Who wrote the songs in Moana?
The song score was co-written by Lin-Manuel Miranda, Opetaia Foa'i (founder of the Pacific group Te Vaka), and Mark Mancina. Miranda came aboard while Hamilton was still in off-Broadway development. How Far I'll Go received a Best Original Song Academy Award nomination.
Did Moana win any Academy Awards?
Moana received two Academy Award nominations, Best Animated Feature and Best Original Song for How Far I'll Go, but did not win either. Best Animated Feature went to Disney Animation's same-year release Zootopia, and Best Original Song went to City of Stars from La La Land.
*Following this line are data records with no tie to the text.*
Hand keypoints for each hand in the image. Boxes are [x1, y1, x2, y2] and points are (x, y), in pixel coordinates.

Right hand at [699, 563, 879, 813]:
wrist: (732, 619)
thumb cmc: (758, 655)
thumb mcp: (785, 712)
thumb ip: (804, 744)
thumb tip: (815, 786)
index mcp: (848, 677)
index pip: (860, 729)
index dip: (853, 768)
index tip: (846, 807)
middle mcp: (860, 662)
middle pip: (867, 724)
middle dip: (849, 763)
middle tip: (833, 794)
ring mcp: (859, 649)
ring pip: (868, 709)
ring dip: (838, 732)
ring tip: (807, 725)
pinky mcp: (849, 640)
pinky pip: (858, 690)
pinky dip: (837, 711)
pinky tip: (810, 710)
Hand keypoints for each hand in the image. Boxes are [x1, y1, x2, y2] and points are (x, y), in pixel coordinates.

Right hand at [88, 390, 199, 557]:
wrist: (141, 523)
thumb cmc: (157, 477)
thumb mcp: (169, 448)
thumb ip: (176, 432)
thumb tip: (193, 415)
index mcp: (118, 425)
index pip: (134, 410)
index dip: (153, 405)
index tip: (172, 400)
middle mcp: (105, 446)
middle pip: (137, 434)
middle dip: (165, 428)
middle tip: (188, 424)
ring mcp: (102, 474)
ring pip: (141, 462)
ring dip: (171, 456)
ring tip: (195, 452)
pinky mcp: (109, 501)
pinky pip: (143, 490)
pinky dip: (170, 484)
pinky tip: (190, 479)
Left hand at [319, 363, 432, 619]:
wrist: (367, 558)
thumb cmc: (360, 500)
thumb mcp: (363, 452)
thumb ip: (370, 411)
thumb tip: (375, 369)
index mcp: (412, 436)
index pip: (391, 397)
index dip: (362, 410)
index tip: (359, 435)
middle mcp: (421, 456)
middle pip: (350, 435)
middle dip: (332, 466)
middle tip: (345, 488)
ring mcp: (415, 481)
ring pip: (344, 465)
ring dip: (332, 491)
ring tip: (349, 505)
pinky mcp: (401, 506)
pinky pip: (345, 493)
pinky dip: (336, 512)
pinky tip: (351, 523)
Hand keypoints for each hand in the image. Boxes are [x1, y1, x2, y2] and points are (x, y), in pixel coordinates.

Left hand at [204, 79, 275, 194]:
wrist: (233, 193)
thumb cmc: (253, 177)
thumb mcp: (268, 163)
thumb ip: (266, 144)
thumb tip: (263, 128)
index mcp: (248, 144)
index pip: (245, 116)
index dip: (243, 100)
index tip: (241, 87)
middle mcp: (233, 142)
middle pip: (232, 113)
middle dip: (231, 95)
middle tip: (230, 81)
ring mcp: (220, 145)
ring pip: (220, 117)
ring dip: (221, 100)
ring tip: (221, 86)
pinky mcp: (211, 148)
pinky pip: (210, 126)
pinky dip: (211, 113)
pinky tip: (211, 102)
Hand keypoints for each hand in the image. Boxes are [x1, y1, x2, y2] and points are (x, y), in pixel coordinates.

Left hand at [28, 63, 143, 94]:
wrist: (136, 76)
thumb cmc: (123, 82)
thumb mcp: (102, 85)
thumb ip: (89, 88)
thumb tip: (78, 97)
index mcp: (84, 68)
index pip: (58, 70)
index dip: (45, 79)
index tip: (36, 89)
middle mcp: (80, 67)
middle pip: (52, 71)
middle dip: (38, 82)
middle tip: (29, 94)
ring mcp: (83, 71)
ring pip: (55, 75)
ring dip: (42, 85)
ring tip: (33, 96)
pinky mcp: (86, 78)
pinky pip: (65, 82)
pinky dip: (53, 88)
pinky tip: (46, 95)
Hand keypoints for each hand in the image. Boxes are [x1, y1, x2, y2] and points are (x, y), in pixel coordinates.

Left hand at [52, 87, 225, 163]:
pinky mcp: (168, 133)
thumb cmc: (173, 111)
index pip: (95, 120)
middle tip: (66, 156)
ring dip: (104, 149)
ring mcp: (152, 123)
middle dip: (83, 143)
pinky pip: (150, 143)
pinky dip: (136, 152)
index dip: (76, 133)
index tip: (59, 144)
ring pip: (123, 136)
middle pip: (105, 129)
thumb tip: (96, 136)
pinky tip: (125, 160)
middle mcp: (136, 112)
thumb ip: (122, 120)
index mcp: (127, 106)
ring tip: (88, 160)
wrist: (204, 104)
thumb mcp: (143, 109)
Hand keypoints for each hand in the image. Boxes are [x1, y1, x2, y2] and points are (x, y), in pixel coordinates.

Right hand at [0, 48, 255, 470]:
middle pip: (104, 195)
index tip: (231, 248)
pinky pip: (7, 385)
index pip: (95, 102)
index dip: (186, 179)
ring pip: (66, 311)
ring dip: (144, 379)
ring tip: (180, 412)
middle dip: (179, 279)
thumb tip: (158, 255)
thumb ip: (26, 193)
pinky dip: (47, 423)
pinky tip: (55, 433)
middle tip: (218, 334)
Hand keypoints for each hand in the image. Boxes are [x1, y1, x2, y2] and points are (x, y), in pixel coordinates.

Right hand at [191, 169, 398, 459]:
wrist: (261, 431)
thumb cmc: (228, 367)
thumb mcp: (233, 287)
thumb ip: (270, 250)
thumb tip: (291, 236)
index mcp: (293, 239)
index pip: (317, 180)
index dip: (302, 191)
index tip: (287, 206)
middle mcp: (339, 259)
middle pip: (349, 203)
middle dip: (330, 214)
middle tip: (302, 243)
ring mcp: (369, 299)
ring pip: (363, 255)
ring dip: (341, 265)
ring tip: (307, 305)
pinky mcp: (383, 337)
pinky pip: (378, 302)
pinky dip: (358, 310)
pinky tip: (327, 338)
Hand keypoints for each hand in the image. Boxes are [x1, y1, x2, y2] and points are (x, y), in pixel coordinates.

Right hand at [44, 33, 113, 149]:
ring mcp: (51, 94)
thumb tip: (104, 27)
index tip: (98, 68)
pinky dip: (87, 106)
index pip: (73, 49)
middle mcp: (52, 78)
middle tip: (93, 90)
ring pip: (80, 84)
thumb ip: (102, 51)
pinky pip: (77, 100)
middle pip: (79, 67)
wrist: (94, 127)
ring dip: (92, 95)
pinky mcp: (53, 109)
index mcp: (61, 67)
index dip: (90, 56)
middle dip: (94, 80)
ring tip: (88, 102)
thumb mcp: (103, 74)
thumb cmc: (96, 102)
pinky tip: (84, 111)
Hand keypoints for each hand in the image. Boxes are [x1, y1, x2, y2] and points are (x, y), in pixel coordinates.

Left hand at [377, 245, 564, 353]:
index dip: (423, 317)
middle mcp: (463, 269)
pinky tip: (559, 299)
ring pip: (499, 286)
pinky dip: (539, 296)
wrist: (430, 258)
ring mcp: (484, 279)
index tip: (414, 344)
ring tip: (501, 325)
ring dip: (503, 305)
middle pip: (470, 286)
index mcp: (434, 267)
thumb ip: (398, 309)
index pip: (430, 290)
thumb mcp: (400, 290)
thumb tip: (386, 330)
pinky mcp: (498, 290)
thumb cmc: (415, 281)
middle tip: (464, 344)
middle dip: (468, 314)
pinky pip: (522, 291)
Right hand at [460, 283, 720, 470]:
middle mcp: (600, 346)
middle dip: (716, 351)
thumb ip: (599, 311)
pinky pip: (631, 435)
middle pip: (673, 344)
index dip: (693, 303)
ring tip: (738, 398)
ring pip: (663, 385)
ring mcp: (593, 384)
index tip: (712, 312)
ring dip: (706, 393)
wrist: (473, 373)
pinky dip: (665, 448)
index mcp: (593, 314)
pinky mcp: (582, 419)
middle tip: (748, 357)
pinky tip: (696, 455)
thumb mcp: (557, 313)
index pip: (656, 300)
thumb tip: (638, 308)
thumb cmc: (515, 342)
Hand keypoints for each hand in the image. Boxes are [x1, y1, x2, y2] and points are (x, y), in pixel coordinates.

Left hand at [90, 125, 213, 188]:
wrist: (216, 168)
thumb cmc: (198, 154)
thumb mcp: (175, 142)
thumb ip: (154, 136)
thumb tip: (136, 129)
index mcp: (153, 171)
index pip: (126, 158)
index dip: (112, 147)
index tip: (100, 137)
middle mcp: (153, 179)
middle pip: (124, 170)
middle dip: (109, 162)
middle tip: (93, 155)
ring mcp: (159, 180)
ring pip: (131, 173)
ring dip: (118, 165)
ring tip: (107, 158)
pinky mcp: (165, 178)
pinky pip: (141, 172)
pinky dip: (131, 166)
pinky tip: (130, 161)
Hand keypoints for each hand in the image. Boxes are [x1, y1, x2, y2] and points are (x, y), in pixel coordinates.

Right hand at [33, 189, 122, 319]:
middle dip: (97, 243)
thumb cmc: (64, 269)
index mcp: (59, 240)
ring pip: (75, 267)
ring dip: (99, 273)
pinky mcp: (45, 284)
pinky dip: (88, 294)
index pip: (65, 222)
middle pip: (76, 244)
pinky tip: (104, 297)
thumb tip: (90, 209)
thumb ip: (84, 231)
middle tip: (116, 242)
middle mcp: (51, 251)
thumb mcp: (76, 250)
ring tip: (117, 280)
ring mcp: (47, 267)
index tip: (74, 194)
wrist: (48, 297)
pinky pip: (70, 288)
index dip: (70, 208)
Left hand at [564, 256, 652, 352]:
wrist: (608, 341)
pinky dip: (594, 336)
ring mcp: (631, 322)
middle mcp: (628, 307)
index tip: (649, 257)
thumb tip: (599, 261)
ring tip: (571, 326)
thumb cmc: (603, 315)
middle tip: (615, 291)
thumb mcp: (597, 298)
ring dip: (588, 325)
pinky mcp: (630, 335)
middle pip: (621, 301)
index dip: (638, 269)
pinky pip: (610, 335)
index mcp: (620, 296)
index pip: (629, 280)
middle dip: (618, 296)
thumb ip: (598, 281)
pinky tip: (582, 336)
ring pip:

Where was Moana researched?
Directors Ron Clements and John Musker assembled the Oceanic Story Trust, a panel of cultural advisors from Samoa, Tahiti, Fiji, New Zealand, and the broader Pacific. Multiple research trips to the Pacific Islands took place across 2013 and 2014 to study navigation, tatau (traditional tattooing), oral storytelling, and Polynesian music.
Is there a Moana sequel?
Yes. Moana 2 was released in November 2024, originally developed as a Disney+ series before being upgraded to a theatrical feature. The original directors did not return; the sequel was directed by David Derrick Jr., Jason Hand, and Dana Ledoux Miller. A live-action Moana adaptation directed by Thomas Kail is also in production with Auli'i Cravalho producing.
What did critics think of Moana?
The film received overwhelmingly positive reviews. It holds a 95% approval rating on Rotten Tomatoes from 244 critics and an 81 out of 100 score on Metacritic. Audiences gave it an A CinemaScore. Reviews praised the original songs, water animation, and culturally specific worldbuilding.